Can they connect the dots between systems and understand how these issues shape the bigger picture?

Or are we allowing AI efficiencies to quietly restrict the experiences that build true leadership capacity?

These are not rhetorical questions. These are decisions that team leaders, hiring managers, and organizational designers must make deliberately, because the default path, without intention, produces analysts who are ill-prepared when something goes wrong.

AI will continue to handle more of the operational workload and there is no going back. The real question is whether the next generation understands what is behind the results, knows when the results need to be revisited, and can recognize when something is wrong rather than assuming the system is correct.

If we are deliberate, AI can elevate the industry by allowing leaders to focus on strategy and growth while strengthening their ability to diagnose and solve complex problems. If we don’t, we risk developing a generation of leaders who are systems-savvy but ill-prepared when metrics fail, classifications drift, or data simply doesn’t make sense.

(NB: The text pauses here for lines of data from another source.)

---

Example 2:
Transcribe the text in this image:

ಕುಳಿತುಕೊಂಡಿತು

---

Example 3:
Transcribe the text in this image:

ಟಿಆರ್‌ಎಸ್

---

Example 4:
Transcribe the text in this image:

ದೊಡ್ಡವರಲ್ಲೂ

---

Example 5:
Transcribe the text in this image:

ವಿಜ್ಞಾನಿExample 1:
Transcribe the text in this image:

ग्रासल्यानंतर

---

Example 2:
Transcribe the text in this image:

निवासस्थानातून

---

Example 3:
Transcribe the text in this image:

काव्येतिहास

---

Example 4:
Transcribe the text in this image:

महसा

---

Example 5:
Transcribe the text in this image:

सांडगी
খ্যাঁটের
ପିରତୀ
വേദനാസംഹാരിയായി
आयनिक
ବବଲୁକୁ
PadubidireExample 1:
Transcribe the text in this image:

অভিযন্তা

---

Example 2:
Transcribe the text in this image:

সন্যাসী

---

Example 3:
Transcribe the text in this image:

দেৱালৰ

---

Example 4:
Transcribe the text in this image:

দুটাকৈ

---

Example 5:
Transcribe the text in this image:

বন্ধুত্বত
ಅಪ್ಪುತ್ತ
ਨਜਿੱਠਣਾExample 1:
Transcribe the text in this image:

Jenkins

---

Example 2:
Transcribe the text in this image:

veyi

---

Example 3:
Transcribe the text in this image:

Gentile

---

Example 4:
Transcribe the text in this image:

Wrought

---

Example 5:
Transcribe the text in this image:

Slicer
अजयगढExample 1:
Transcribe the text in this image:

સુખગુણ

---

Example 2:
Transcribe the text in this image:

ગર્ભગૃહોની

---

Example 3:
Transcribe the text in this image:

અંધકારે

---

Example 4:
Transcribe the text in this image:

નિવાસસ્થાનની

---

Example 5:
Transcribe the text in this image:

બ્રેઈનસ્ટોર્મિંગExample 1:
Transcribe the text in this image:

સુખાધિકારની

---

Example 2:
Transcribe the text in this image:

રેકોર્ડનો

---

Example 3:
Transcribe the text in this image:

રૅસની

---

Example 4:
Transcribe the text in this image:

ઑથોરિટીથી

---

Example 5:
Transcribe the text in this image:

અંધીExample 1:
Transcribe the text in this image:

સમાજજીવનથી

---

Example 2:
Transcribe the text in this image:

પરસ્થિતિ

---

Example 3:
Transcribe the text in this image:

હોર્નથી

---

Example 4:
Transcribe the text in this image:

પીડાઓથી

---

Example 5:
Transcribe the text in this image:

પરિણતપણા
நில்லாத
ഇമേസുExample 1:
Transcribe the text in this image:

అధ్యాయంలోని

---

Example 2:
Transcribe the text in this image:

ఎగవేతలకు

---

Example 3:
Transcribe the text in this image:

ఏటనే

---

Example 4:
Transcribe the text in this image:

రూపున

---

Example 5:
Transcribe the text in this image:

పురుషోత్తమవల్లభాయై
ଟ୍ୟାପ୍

What this looks like in practice

Making this choice deliberately starts with a few concrete actions:

  • Assign junior analysts to data correction work, not just reporting. When breakage or classification tracking needs to be rebuilt, it is a development opportunity and not just a cleanup task. The analysts who do this work will advance the experience in a way that dashboard reviewers simply won’t.
  • Don’t just present conclusions in reviews, tell the story of how you got there. In front of your team, review what is wrong, what you have explored further, and the assumptions you have decided to challenge. This common comment is exactly what development practitioners need to hear.
  • Establish “below the dashboard” checkpoints in your workflow. Before results are finalized, require a structured review of the areas in which the estimates were used, any discrepancies that exist, and the assumptions made. This keeps critical thinking in the process rather than assuming the AI ​​handled it upfront.
  • Rethink how you evaluate talent development. If your performance frameworks only measure how well a person works within the system, you will never know if they can recognize when the system is going wrong nor will you develop that ability in them.

Remember, there will always be new tools and capabilities, but successful leaders won’t just know how to use AI. They will know how to question it. This ability develops over time, through experience, not through a dashboard. Invest in the next generation the same way you invested in yourself, by providing them with experiences that truly strengthen their judgment.